MATARAM — Polda NTB memastikan tim penyidik baru sudah bekerja menangani kasus tiga santri yang menjadi korban kebakaran di Lombok Tengah, November 2025 lalu. Kapolda NTB Irjen Pol. Kalingga Rendra Raharja menyatakan pengambilalihan ini merupakan tindak lanjut langsung dari rapat dengar pendapat dengan Komisi III DPR RI pada Senin, 13 Juli 2026.
"Saya selaku Kapolda diminta agar kasus itu diambil alih dan tim sudah kembali. Kami segera menindaklanjuti rekomendasi Komisi III itu," ujar Kalingga di Mataram, Selasa (14/7/2026).
Selain menggeser penanganan perkara ke tingkat polda, Irjen Kalingga juga menyebut akan ada evaluasi terhadap kinerja personel Polres Lombok Tengah yang sebelumnya menangani kasus ini. "Tentunya langkah tegas akan kami lakukan dalam waktu dekat," katanya.
Peristiwa kebakaran itu terjadi di sebuah pondok pesantren di Lombok Tengah pada November 2025. Akibat kejadian itu, Ahmad Deven Ramdan (14) dan Sahid Al Hudri (12) mengalami luka bakar berat. Sementara itu, NSS (13) meninggal dunia setelah sempat menjalani perawatan medis intensif.
Kasus ini baru mulai diselidiki secara serius setelah keluarga korban melapor ke polisi pada Juni 2026. Selama proses penyidikan, Polres Lombok Tengah telah memeriksa sedikitnya 20 saksi, termasuk ahli pidana dan ahli kedokteran, serta mengumpulkan alat bukti dari hasil olah tempat kejadian perkara.
Polres Lombok Tengah sebelumnya telah menetapkan dua orang sebagai tersangka.
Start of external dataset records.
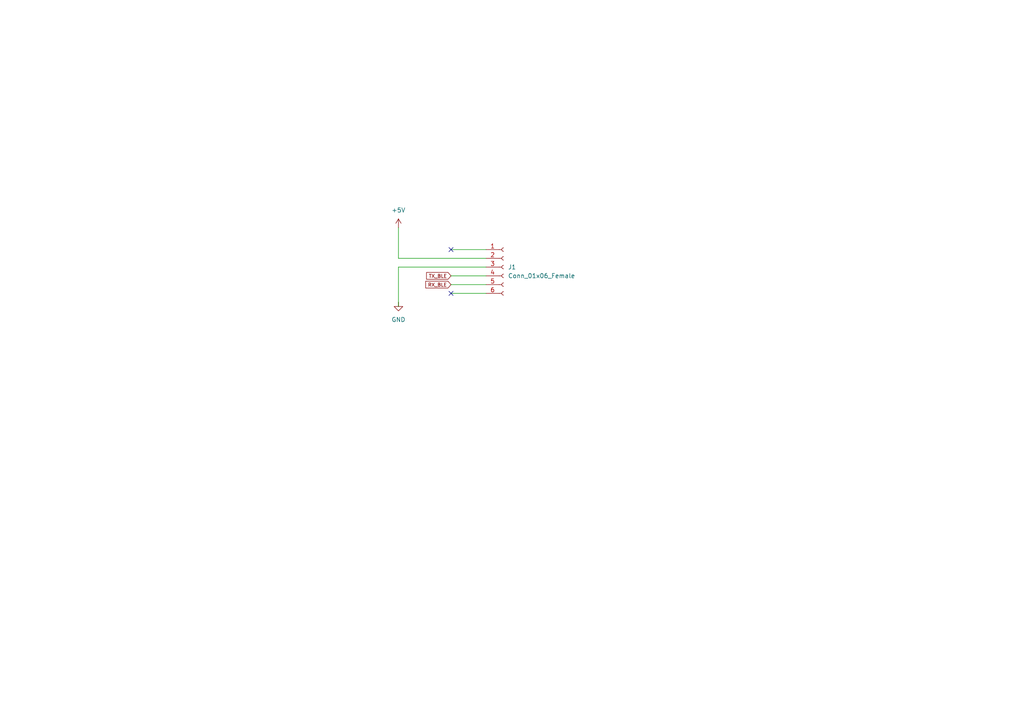
<source format=kicad_sch>
(kicad_sch (version 20211123) (generator eeschema)

  (uuid 2aae030b-36dc-4122-9e3a-4dfaf5e3c60c)

  (paper "A4")

  


  (no_connect (at 130.81 72.39) (uuid bae2f882-730d-4f43-921c-b3c49e85ed69))
  (no_connect (at 130.81 85.09) (uuid bae2f882-730d-4f43-921c-b3c49e85ed6a))

  (wire (pts (xy 130.81 85.09) (xy 140.97 85.09))
    (stroke (width 0) (type default) (color 0 0 0 0))
    (uuid 088f81c8-ea71-43db-9767-4bb58df2dab6)
  )
  (wire (pts (xy 130.81 82.55) (xy 140.97 82.55))
    (stroke (width 0) (type default) (color 0 0 0 0))
    (uuid 1a82565f-1d3e-4e81-a071-4f06476caf9f)
  )
  (wire (pts (xy 115.57 66.04) (xy 115.57 74.93))
    (stroke (width 0) (type default) (color 0 0 0 0))
    (uuid 2d78441b-61f7-4a36-b3f8-e4200b4c5690)
  )
  (wire (pts (xy 115.57 77.47) (xy 115.57 88.9))
    (stroke (width 0) (type default) (color 0 0 0 0))
    (uuid 37d4b186-8bb7-492e-b7a9-f666431062e8)
  )
  (wire (pts (xy 115.57 74.93) (xy 140.97 74.93))
    (stroke (width 0) (type default) (color 0 0 0 0))
    (uuid 4ad43788-022b-4088-aa61-7ae64541e8ab)
  )
  (wire (pts (xy 115.57 77.47) (xy 140.97 77.47))
    (stroke (width 0) (type default) (color 0 0 0 0))
    (uuid 4cdf7901-11b9-42b0-8a3c-2f9914fa83c5)
  )
  (wire (pts (xy 130.81 72.39) (xy 140.97 72.39))
    (stroke (width 0) (type default) (color 0 0 0 0))
    (uuid c90faf6e-d30f-41be-8748-8152c53e4b14)
  )
  (wire (pts (xy 130.81 80.01) (xy 140.97 80.01))
    (stroke (width 0) (type default) (color 0 0 0 0))
    (uuid dfc9174b-1512-4340-a2a3-7dc0b6d36b23)
  )

  (global_label "RX_BLE" (shape input) (at 130.81 82.55 180) (fields_autoplaced)
    (effects (font (size 1 1)) (justify right))
    (uuid 0f6b1e86-743a-492d-b10b-827e1324e4b2)
    (property "Intersheet References" "${INTERSHEET_REFS}" (id 0) (at 123.3314 82.4875 0)
      (effects (font (size 1 1)) (justify right) hide)
    )
  )
  (global_label "TX_BLE" (shape input) (at 130.81 80.01 180) (fields_autoplaced)
    (effects (font (size 1 1)) (justify right))
    (uuid aaa96006-202a-4a19-b32d-e0264c2a748c)
    (property "Intersheet References" "${INTERSHEET_REFS}" (id 0) (at 123.5695 79.9475 0)
      (effects (font (size 1 1)) (justify right) hide)
    )
  )

  (symbol (lib_id "power:GND") (at 115.57 87.63 0) (unit 1)
    (in_bom yes) (on_board yes) (fields_autoplaced)
    (uuid 737b0444-faaf-495e-9228-1843dba9a665)
    (property "Reference" "#PWR011" (id 0) (at 115.57 93.98 0)
      (effects (font (size 1.27 1.27)) hide)
    )
    (property "Value" "GND" (id 1) (at 115.57 92.71 0))
    (property "Footprint" "" (id 2) (at 115.57 87.63 0)
      (effects (font (size 1.27 1.27)) hide)
    )
    (property "Datasheet" "" (id 3) (at 115.57 87.63 0)
      (effects (font (size 1.27 1.27)) hide)
    )
    (pin "1" (uuid 8093329c-f795-4a8e-93e5-6604c4b3755a))
  )

  (symbol (lib_id "power:+5V") (at 115.57 66.04 0) (unit 1)
    (in_bom yes) (on_board yes) (fields_autoplaced)
    (uuid c0ef25fb-ef18-4a44-9047-188c15facfd4)
    (property "Reference" "#PWR010" (id 0) (at 115.57 69.85 0)
      (effects (font (size 1.27 1.27)) hide)
    )
    (property "Value" "+5V" (id 1) (at 115.57 60.96 0))
    (property "Footprint" "" (id 2) (at 115.57 66.04 0)
      (effects (font (size 1.27 1.27)) hide)
    )
    (property "Datasheet" "" (id 3) (at 115.57 66.04 0)
      (effects (font (size 1.27 1.27)) hide)
    )
    (pin "1" (uuid 1f10dab1-0a7c-454e-9174-f97525879b02))
  )

  (symbol (lib_id "Connector:Conn_01x06_Female") (at 146.05 77.47 0) (unit 1)
    (in_bom yes) (on_board yes) (fields_autoplaced)
    (uuid e6295b42-89a4-4ac7-9119-59106daf0f77)
    (property "Reference" "J1" (id 0) (at 147.32 77.4699 0)
      (effects (font (size 1.27 1.27)) (justify left))
    )
    (property "Value" "Conn_01x06_Female" (id 1) (at 147.32 80.0099 0)
      (effects (font (size 1.27 1.27)) (justify left))
    )
    (property "Footprint" "Connector_PinSocket_2.54mm:PinSocket_1x06_P2.54mm_Vertical" (id 2) (at 146.05 77.47 0)
      (effects (font (size 1.27 1.27)) hide)
    )
    (property "Datasheet" "~" (id 3) (at 146.05 77.47 0)
      (effects (font (size 1.27 1.27)) hide)
    )
    (pin "1" (uuid eceee7a0-248b-4d08-b8e0-bdfb7b53f330))
    (pin "2" (uuid 70300468-88b9-4f25-a5f7-26c09132dcf9))
    (pin "3" (uuid 4aee9f31-cccc-4d33-b8cd-044a53af5d7c))
    (pin "4" (uuid 8b844839-8e43-44f5-9f9c-5778557e6766))
    (pin "5" (uuid 9533bfde-b9a9-4492-ad65-f96a4399c3e1))
    (pin "6" (uuid eb8a2b05-e064-42af-b5fc-d3e89175ae1a))
  )
)

</source>
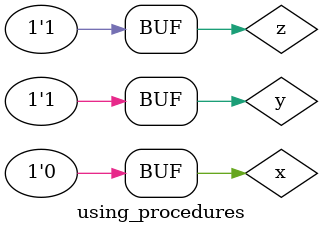
<source format=v>
module using_procedures();
    reg x = 1'b0; // 1 bit variable with the binary value of 0
    reg y = 1'b1; // 1 vaiebla witha binary value of 1
    reg z;

    // always @ blocks run whenever the parameter inside parenthesis changes
    always @(z) begin
        $display("x=%b, y=%b, z=%b", x, y, z);
    end

    // another procedure 
    initial begin
        #2; // wait 2 time units
        z = x ^ y; // bitwise XOR
        #10; // wait 10 time units 
        y = 0;
        z = x | y;
        #10;
        z = ~z; // bitwise NOT
        #10;
    end

endmodule
</source>
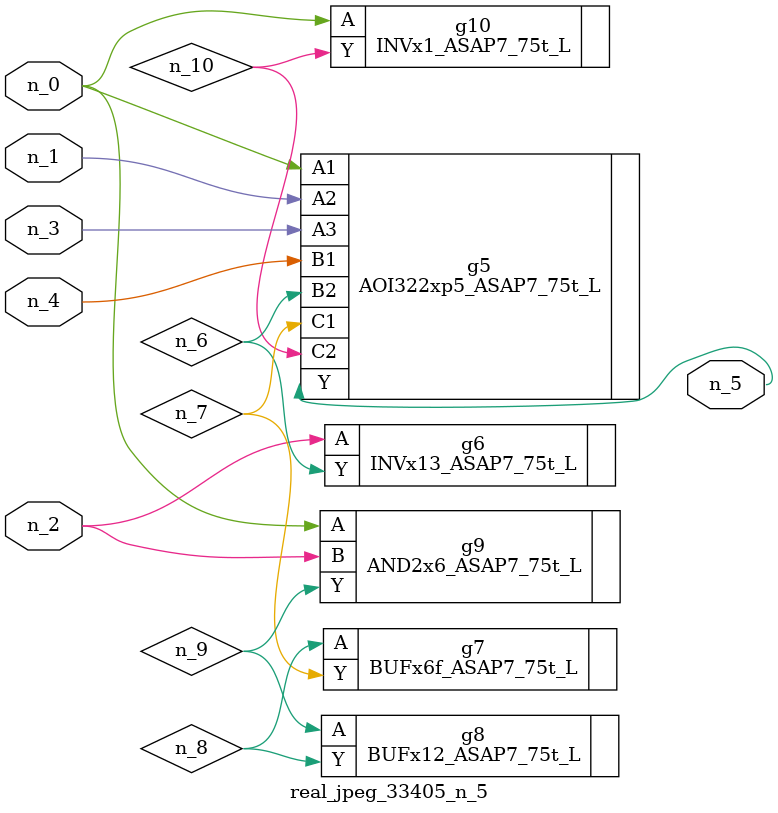
<source format=v>
module real_jpeg_33405_n_5 (n_4, n_0, n_1, n_2, n_3, n_5);

input n_4;
input n_0;
input n_1;
input n_2;
input n_3;

output n_5;

wire n_8;
wire n_6;
wire n_7;
wire n_10;
wire n_9;

AOI322xp5_ASAP7_75t_L g5 ( 
.A1(n_0),
.A2(n_1),
.A3(n_3),
.B1(n_4),
.B2(n_6),
.C1(n_7),
.C2(n_10),
.Y(n_5)
);

AND2x6_ASAP7_75t_L g9 ( 
.A(n_0),
.B(n_2),
.Y(n_9)
);

INVx1_ASAP7_75t_L g10 ( 
.A(n_0),
.Y(n_10)
);

INVx13_ASAP7_75t_L g6 ( 
.A(n_2),
.Y(n_6)
);

BUFx6f_ASAP7_75t_L g7 ( 
.A(n_8),
.Y(n_7)
);

BUFx12_ASAP7_75t_L g8 ( 
.A(n_9),
.Y(n_8)
);


endmodule
</source>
Mereka adalah AMR (55), pimpinan pondok pesantren tempat kejadian, serta MR (15), kakak kelas korban yang diduga menjadi penyebab tiga santri mengalami kebakaran.
Kedua tersangka dijerat dengan Pasal 359 atau Pasal 360 ayat (1) KUHP juncto Pasal 474 ayat (2) dan ayat (3) Undang-Undang Nomor 1 Tahun 2023 tentang Kitab Undang-Undang Hukum Pidana. Ancaman hukuman dalam pasal ini berkaitan dengan kelalaian yang menyebabkan orang lain meninggal dunia atau luka berat.
Kapolda NTB memastikan perkembangan penyidikan akan segera diumumkan ke publik. "Mudah-mudahan bisa selesai semua. Perkembangannya akan segera saya sampaikan," ujar Kalingga.
Pengambilalihan ini menjadi sorotan karena kasus kematian santri akibat kebakaran di lingkungan pondok pesantren kerap memicu pertanyaan publik tentang pengawasan keselamatan di lembaga pendidikan keagamaan. Publik kini menunggu apakah Polda NTB akan membuka kemungkinan tersangka baru atau memperluas pasal yang dikenakan.